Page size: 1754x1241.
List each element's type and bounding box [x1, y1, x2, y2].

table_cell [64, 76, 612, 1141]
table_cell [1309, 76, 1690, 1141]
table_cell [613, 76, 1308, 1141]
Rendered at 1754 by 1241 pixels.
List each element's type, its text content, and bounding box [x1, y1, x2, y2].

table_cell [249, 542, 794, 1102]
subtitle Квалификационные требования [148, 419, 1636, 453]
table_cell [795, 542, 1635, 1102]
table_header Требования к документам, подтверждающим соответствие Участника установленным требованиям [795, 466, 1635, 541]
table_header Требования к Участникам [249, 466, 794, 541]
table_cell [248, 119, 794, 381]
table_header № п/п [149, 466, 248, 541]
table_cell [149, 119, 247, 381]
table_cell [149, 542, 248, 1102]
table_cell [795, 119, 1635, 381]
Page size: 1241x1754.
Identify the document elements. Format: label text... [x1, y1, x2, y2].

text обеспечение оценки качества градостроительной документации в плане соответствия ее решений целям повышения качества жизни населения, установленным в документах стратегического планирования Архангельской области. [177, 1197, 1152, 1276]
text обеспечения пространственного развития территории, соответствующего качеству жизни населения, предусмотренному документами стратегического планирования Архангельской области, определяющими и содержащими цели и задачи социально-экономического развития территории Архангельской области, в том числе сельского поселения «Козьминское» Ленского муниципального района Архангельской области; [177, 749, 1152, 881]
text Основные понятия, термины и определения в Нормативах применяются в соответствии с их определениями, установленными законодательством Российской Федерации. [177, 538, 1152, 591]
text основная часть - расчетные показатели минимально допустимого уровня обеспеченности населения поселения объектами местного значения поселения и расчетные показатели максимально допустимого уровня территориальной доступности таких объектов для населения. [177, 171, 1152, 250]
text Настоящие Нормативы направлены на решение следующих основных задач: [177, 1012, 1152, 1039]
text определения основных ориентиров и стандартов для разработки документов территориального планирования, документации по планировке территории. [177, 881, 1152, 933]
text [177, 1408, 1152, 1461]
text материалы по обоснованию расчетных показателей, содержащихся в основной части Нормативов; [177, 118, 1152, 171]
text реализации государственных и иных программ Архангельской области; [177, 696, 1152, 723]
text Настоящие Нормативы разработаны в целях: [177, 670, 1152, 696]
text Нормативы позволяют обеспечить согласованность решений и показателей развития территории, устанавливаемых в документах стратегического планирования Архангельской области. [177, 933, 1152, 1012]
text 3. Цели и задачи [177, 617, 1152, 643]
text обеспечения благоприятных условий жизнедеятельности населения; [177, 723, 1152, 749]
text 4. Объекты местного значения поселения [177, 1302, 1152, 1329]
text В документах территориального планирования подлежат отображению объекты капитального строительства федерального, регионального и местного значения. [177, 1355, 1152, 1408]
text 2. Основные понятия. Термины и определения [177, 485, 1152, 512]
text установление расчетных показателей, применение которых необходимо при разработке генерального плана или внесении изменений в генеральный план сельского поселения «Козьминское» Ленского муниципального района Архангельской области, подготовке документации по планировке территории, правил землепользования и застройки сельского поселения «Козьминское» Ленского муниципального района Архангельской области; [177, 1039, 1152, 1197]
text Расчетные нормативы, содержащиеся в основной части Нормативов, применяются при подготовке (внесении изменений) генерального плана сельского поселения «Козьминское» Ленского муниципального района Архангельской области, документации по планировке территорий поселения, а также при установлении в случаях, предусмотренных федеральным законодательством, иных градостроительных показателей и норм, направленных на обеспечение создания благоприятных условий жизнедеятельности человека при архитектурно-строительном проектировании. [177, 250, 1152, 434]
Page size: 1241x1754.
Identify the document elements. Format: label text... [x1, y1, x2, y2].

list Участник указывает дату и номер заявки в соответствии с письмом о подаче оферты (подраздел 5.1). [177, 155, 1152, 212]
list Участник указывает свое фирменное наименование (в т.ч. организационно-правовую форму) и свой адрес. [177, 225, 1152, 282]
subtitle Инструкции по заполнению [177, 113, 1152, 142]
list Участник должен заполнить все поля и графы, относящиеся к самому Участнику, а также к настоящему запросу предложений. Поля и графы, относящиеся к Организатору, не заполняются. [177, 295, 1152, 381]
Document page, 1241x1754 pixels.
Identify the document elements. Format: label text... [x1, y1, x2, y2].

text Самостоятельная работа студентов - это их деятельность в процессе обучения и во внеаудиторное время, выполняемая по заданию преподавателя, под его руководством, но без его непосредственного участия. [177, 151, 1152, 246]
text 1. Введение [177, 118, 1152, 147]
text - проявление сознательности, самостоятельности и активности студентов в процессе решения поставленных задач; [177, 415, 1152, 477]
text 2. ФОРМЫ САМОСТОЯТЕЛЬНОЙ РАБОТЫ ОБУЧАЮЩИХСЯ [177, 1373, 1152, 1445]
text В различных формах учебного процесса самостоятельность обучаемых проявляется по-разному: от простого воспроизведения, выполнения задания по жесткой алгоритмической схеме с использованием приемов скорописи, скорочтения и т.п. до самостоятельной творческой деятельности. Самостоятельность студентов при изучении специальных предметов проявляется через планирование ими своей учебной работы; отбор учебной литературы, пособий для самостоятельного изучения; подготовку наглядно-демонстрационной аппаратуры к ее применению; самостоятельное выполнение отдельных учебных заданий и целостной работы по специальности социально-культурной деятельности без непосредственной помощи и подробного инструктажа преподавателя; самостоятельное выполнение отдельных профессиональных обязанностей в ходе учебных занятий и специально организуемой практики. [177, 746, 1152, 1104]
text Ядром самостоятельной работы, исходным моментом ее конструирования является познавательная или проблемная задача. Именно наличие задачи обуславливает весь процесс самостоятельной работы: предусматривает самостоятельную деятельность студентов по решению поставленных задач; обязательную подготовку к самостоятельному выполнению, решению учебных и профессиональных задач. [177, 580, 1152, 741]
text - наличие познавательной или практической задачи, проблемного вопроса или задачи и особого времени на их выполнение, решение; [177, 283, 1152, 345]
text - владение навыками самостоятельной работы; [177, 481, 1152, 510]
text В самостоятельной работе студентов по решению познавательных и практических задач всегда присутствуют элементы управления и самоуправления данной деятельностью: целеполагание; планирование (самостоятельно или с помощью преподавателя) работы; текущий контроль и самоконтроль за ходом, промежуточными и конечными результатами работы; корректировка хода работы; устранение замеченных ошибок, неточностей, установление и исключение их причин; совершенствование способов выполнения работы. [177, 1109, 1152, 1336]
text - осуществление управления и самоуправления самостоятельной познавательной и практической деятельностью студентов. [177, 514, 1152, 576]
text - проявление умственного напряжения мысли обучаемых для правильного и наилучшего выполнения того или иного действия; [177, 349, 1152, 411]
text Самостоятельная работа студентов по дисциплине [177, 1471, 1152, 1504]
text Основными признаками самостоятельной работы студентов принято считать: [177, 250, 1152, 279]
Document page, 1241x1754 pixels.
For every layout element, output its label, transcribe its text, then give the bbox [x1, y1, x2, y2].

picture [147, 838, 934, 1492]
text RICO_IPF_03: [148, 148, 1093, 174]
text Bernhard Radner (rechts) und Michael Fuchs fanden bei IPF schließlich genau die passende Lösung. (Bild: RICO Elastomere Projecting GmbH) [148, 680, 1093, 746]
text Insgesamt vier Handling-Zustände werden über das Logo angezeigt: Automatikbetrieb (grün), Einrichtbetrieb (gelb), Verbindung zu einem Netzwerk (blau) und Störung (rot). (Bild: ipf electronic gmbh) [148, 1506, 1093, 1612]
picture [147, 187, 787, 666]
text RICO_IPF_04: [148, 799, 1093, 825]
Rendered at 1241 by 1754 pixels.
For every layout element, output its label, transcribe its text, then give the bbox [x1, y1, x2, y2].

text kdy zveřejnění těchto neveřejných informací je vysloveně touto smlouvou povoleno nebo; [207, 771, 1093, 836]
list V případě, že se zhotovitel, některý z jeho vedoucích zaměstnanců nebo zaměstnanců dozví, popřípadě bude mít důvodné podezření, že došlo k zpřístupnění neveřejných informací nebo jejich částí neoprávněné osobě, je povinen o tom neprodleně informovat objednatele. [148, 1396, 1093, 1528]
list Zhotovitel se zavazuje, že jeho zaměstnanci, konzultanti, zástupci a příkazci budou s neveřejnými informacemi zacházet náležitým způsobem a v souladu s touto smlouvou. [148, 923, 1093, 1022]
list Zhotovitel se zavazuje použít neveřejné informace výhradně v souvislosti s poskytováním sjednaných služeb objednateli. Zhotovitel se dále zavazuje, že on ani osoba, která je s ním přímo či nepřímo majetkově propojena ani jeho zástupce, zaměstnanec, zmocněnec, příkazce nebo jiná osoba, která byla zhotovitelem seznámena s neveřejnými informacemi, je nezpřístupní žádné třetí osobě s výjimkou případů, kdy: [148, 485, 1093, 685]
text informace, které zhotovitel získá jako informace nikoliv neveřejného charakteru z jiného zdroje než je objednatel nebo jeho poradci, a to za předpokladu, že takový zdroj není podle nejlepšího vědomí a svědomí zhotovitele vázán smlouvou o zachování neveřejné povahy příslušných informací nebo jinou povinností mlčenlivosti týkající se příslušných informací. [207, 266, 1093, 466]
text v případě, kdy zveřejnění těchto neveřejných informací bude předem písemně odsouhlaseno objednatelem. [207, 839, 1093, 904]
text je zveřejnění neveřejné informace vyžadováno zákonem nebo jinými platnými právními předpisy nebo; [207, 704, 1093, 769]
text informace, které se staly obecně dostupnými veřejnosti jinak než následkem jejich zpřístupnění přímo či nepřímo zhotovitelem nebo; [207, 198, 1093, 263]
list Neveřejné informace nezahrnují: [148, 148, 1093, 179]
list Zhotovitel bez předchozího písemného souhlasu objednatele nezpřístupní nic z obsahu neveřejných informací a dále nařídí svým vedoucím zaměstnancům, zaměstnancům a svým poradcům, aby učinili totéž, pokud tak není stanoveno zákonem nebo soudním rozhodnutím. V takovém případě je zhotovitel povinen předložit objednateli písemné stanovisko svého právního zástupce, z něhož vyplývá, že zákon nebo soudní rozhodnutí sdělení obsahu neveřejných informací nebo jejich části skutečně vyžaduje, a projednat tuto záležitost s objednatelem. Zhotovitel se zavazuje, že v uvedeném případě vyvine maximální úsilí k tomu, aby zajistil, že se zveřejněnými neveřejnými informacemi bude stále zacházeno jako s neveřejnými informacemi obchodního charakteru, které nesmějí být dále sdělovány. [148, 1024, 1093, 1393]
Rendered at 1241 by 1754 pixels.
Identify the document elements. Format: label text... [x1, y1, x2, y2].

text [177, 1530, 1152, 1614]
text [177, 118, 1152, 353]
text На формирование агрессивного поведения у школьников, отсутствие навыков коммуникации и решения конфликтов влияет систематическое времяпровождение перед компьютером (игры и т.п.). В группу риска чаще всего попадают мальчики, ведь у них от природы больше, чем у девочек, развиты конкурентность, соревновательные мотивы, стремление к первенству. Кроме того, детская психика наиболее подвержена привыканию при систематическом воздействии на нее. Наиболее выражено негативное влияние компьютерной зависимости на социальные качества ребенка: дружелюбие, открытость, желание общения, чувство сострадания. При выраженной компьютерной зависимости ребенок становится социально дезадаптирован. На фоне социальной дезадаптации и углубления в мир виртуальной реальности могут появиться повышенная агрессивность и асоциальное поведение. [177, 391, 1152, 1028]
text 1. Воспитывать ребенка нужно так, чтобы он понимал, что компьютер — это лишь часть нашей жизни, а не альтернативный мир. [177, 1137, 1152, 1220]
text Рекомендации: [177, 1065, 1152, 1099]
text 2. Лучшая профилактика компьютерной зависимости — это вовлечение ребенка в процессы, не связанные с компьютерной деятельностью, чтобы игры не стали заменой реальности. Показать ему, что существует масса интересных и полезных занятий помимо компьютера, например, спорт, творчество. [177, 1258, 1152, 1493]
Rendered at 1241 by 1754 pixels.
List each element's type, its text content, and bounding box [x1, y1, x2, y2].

::::

Where a line in the entries holds the word "указывает", copy that line.

list Участник указывает дату и номер заявки в соответствии с письмом о подаче оферты (подраздел 5.1). [177, 155, 1152, 212]
list Участник указывает свое фирменное наименование (в т.ч. организационно-правовую форму) и свой адрес. [177, 225, 1152, 282]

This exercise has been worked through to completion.